A lot of frustrations were reflected in the House Commerce Committee's vote Thursday to put high-priority energy projects on a "fast track" that could override almost any federal, state or local law that might get in the way. The committee did not entrust the formidable waiver power entirely to the proposed energy mobilization board. Instead, the board would make recommendations to the president, whose decision to set aside any law would be subject to veto by either house of Congress within 60 days. This might seem to bring enough accountable officials into the act -- or rather the act of overriding the acts. Still, it turns the traditional legislative process upside down -- besides creating a mechanism for the most arbitrary interference with state and local prerogatives.

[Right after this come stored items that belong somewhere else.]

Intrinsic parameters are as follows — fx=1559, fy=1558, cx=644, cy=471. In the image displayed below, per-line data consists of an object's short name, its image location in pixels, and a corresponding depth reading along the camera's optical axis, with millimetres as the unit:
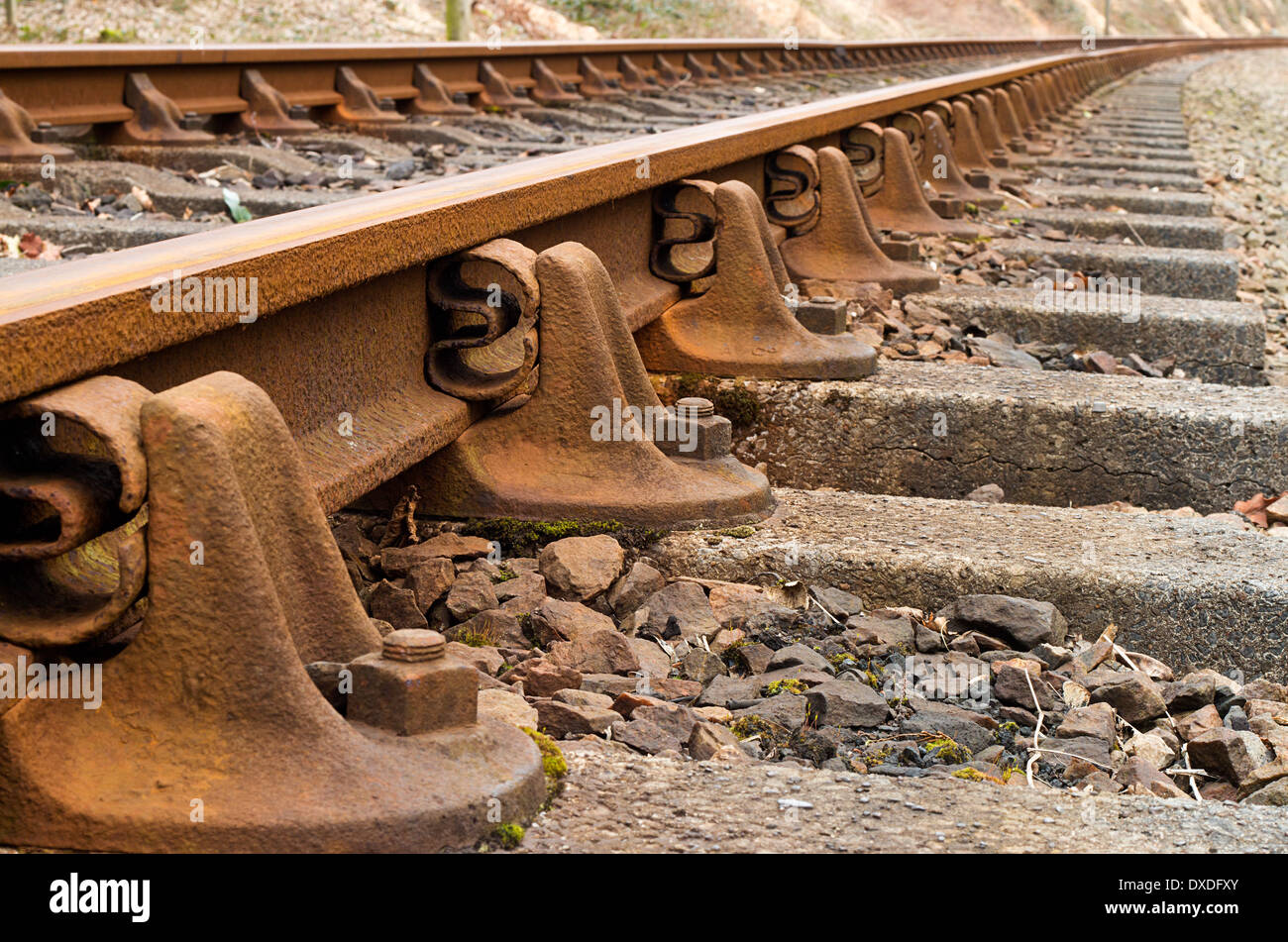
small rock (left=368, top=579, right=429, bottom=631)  2621
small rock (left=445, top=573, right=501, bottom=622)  2645
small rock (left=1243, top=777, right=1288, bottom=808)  2162
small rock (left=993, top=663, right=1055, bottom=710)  2471
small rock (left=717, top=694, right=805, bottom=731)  2273
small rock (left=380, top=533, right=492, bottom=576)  2801
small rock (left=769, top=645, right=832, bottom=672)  2500
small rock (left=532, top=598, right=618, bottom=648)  2574
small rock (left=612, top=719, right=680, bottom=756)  2129
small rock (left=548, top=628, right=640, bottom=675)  2455
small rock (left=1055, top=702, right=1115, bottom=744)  2352
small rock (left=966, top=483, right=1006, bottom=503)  3652
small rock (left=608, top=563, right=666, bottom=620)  2793
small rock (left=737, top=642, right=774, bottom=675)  2531
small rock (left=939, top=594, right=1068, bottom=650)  2670
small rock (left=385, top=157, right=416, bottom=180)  6785
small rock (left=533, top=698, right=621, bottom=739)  2152
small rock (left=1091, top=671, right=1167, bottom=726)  2494
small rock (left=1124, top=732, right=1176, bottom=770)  2381
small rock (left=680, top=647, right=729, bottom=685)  2516
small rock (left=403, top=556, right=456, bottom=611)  2689
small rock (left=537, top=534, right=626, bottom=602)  2771
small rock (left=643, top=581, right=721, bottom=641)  2670
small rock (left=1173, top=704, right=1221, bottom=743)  2467
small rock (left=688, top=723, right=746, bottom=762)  2119
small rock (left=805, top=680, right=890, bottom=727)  2297
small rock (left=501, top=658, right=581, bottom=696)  2322
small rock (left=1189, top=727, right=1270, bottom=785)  2301
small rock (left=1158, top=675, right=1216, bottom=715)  2564
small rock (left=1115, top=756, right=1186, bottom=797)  2208
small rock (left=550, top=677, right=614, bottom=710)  2256
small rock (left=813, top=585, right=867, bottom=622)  2770
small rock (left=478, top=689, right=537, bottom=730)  2078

Behind this extraordinary bill is the belief that recent laws and regulations, mainly in the environmental field, have become so complex and delay-ridden that building any energy project, no matter how urgent, is nearly impossible. There is some truth in that. But bulldozing away the laws is far too rough and undiscriminating a remedy. For instance, many of the most frustrating, arbitrary delays come from procedural snarls -- the seemingly endless environmental-impact review, or agencies' slowness in issuing rules under various laws. A batch of related problems have come from conflicts among federal agencies and administrators' reluctance to make tough, controversial judgment calls. The long fights over the Seabrook, N.H., nuclear power plant and the proposed refinery at Portsmouth are textbook examples of that -- and of the kinds of tangles that a more limited expediting bill might well resolve.

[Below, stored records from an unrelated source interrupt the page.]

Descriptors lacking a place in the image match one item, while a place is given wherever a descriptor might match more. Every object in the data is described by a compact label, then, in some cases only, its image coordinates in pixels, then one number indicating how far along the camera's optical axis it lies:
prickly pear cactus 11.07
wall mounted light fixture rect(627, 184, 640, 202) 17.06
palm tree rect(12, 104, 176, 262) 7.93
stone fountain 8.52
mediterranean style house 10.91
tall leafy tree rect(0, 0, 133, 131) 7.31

Then there are the jams that no law can override, the ones caused by the current penchant for taking every argument to court -- and by some judges' willingness to entertain even the most preposterous challenges to laws and rules. Far from reducing these squabbles, a peremptory bill such as the Commerce Committee's could easily redouble them. It would certainly provoke new bitter litigation between the federal government and the states -- often over matters that could be resolved more quickly and amicably through political channels.
Finally, the Commerce Committee bill advances the dangerous illusion that the real conflicts retarding energy production are those between projects and laws. Not so; the tensions are between the projects and other values and priorities, some of which have been embodied in laws. For instance, western coal producers are complaining about provisions in the strip-mining law that protect water resources. But waiving those provisions is not going to make western water any more plentiful or the conflicts between energy and other potential uses, such as agriculture, any less intense. Yes, a waiver would settle that issue in a given case. And that points to one more damaging element of this ripper bill: it is another acknowledgment of Congress' inability to deal with these immense problems overall. If Congress and the country were really mobilized behind any coherent energy program, no peremptory measure like this would be required.